## What you will do
A – Using the passage on Doctor Who sales and screenings, answer these questions:
(i) Which company was the BBC's American distributor?
(ii) On what date did SuperChannel begin transmitting Doctor Who, and with which story?
(iii) Which broadcaster picked up the rights from SuperChannel in 1990?
B – Reproduce the passage on Doctor Who sales and screenings from "They then repeated" to "Brain of Morbius.".

## Document excerpt
Doctor Who continued to be sold abroad and in the eighties it was one of the BBC's most popular exported programmes. It was very popular indeed in the American market with numerous Public Broadcast Stations buying the rights to screen it from the BBC's American distributor, Lionheart.
By February 1987, Doctor Who had been sold to and screened in the following countries. This list was produced internally by the BBC and it is not known from what date the sales were detailed. It would appear not to include the sales detailed in the previous book in this series: Doctor Who: The Seventies. The number following the country name indicates how many individual stories were bought by that country:
Abu Dhabi (1), Australia (93), Bahrain (7), Bangladesh (5), Barbados (12), Brunei (43), Canada (64), Chile (23), Costa Rica (1), Denmark (3), Dominica (7), Dubai (37), Gibralta (44), Greece (5), Guatamala (24), Holland (20), Honduras (24), Hong Kong (34), Italy (9), Japan (3), Jordan (4), Korea Republic (4), Lebanon (5), Malasia (8), Malta (4), New Zealand (71), Nicuragura (24), Nigeria (4), Phillipines (13), Quatur (3), Rhodesia (4), Saudi Arabia (25), Seychelles (7), Sri Lanka (9), Swaziland (30), Tiwan (6), Trinidad and Tobago (11), USA (118), Yugoslavia (3) and Zimbabwe (4)
Satellite and cable television became widespread during the late eighties, and the first channel to pick up Doctor Who for transmission was SuperChannel. This started transmitting Doctor Who on 24 March 1987 with Robot, followed by The Ark in Space, Revenge of the Cybermen, Terror of the Zygons, Genesis of the Daleks, The Android Invasion, The Brain of Morbius, The Seeds of Doom, The Masque of Mandragora, Pyramids of Mars, The Hand of Fear and The Deadly Assassin.
They then repeated The Ark in Space, Genesis of the Daleks and Revenge of the Cybermen as omnibus editions before again showing the episodic Robot, The Sontaran Experiment (for the first time) and The Ark in Space.
Following these stories, they again repeated Robot, followed by The Ark in Space, The Sontaran Experiment, Genesis of the Daleks, Revenge of the Cybermen, Terror of the Zygons, Pyramids of Mars, Planet of Evil, The Android Invasion and The Brain of Morbius.
In addition to the weekday screenings, Genesis of the Daleks and The Seeds of Doom were repeated over the weekends. SuperChannel also gained the rights to screen up to the end of the fifteenth season, and continued to transmit Doctor Who until the rights were picked up by British Satellite Broadcasting (BSB) in 1990.

## Record extracts
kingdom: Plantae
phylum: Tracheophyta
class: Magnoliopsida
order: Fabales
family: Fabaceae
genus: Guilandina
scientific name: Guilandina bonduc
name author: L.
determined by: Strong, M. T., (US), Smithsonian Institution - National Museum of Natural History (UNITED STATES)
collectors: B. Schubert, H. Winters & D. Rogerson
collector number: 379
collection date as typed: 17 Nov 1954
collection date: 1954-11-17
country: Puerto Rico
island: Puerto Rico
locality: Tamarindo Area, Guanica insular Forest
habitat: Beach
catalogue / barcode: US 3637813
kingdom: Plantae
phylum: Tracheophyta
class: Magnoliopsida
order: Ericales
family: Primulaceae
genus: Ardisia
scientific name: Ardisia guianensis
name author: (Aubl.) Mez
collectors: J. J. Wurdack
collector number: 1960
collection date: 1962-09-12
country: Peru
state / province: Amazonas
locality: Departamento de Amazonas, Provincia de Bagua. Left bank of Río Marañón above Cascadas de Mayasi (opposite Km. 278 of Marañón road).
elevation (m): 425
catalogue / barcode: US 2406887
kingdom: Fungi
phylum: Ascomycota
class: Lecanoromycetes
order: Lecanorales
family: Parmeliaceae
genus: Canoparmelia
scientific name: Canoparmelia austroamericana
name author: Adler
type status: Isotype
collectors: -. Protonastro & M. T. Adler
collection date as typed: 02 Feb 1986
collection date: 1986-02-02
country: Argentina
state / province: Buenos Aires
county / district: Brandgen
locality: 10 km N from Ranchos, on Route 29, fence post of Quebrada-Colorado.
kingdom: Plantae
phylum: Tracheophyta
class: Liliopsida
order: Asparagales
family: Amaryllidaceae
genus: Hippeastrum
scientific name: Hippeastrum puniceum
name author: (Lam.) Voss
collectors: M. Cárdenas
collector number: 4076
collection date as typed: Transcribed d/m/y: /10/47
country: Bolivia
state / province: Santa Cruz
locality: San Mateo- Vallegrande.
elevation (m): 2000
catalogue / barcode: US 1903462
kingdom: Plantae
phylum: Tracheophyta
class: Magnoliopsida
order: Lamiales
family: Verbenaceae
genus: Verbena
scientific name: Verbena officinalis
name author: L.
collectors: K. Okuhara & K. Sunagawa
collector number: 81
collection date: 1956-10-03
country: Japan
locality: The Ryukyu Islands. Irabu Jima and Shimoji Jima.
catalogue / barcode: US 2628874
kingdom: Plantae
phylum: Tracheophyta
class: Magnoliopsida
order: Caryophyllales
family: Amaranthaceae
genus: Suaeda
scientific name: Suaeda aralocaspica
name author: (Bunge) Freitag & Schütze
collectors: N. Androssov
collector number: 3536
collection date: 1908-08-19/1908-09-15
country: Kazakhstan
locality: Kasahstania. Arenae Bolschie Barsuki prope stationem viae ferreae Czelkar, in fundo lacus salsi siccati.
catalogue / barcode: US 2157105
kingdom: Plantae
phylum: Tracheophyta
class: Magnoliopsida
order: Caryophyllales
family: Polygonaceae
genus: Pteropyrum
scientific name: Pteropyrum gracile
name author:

## Solutions to the problems
A –
(i) Lionheart
(ii) 24 March 1987, with Robot
(iii) British Satellite Broadcasting (BSB)

B –
They then repeated The Ark in Space, Genesis of the Daleks and Revenge of the Cybermen as omnibus editions before again showing the episodic Robot, The Sontaran Experiment (for the first time) and The Ark in Space.
Following these stories, they again repeated Robot, followed by The Ark in Space, The Sontaran Experiment, Genesis of the Daleks, Revenge of the Cybermen, Terror of the Zygons, Pyramids of Mars, Planet of Evil, The Android Invasion and The Brain of Morbius.